Pick out every line in the listing below that contains the string "производс", and copy each of those lines in full.

>> BEGIN

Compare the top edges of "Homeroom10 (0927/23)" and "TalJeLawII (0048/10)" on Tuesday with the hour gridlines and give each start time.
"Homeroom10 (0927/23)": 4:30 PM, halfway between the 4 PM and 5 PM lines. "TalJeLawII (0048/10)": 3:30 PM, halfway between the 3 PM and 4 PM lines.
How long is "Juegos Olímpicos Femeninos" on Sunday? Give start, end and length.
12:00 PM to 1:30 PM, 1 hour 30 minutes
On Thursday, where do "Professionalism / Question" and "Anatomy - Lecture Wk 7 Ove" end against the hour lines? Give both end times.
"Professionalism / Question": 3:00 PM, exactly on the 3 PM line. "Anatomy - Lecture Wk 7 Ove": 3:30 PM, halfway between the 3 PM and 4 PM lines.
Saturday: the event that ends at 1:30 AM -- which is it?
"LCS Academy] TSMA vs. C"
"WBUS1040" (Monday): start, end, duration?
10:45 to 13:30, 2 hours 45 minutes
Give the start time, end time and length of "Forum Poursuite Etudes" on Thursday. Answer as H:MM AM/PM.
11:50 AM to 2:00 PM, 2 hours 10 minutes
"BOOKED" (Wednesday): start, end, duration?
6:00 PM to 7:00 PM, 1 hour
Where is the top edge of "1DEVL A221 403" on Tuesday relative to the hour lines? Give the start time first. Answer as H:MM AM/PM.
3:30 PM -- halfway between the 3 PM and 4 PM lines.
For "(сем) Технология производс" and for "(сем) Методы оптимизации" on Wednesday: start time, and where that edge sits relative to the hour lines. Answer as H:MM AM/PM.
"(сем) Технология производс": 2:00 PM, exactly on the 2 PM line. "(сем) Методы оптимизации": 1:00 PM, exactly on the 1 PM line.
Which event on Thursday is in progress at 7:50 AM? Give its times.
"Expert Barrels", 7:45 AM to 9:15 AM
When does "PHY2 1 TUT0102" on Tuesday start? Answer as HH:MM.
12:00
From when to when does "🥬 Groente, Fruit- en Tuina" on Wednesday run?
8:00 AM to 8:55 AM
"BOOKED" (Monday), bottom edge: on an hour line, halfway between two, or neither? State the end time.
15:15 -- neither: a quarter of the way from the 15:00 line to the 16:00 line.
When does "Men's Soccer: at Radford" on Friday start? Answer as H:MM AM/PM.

>> END

— CORRECT RESULT —
For "(сем) Технология производс" and for "(сем) Методы оптимизации" on Wednesday: start time, and where that edge sits relative to the hour lines. Answer as H:MM AM/PM.
"(сем) Технология производс": 2:00 PM, exactly on the 2 PM line. "(сем) Методы оптимизации": 1:00 PM, exactly on the 1 PM line.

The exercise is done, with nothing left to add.